- Mace at the Greek national Football Team Museum in Chania, Crete
- Born: 10 October 1971 (age 54) London, England
- Occupations: Television producer and presenter
- Employer: ITV Studios
- Height: 5 ft 11.5 in (1.816 m)

= Joe Mace =

British TV producer & presenter (b.1971)

Joe Mace (born 10 October 1971) is a British television producer and presenter.

==Professional life==

After co-devising and producing Mighty Truck of Stuff, a children's TV show for independent UK producer Endemol, Mace then undertook the role of head of Entertainment Development for Children's BBC, where his credits included Hotel Trubble, Copycats and Help!
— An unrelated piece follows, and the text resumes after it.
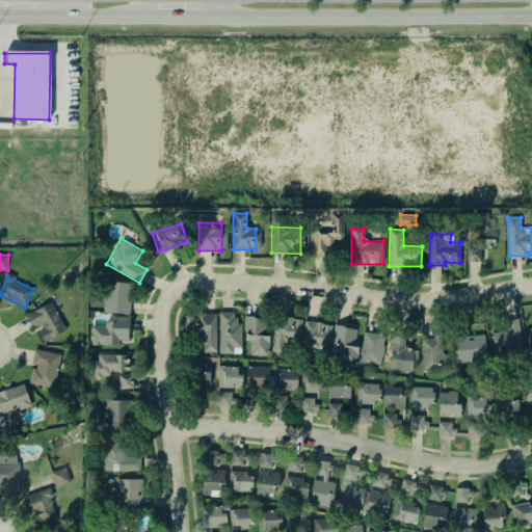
[(104,313),(131,313),(132,282),(105,282),(104,313)]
Teach is Coming to Stay.

In 2008 Mace became the head of entertainment development at the BBC, where highlights included Tonight's the Night, Totally Saturday and Eurovision, Your Country Needs You!. In 2012, Joe became ITV Studios head of development. His credits since include: Fool Britannia, Stepping Out, Get Your Act Together, Keep It in the Family, Meet the Parents and Love Island for ITV and One Hundred and Eighty for Sky1. In April 2016, Mace was promoted to Commissioner, Entertainment, ITV, where his commissions have included The Masked Singer, Deal or No Deal, Genius Game, and Beat the Chasers.

Before becoming a producer, Mace presented TV shows including Come Fly with Me, Top of the Pops Plus, The Saturday Show, The Holiday Show, and The Album Chart Show. In 1999, Mace co-wrote and co-starred alongside best friend Ben Dunn in a six-part sitcom, Joe's Pop Shop, which appeared on BBC Worldwide's UK Play channel. In 2023, Mace took his one-man-show Wedding Bingo to the Edinburgh Fringe Festival.

==Personal life==

Mace was born one of two children in October 1971 in Kennington, London, and is a lifelong fan of the football club West Ham United. He currently resides in Clapham, London and is married with two children. In 2014 he achieved a life ambition by completing the Bosphorus Cross Continental Swim, a 6.5 km race, while dressed in full West Ham kit. Mace is related to the famous bare-knuckle fighter Gypsy Jem Mace, the reputed father of boxing, and is one of the U.K.'s foremost amateur leather turners. He was recently honoured by The Greek National Football Team Museum (as pictured) for his work.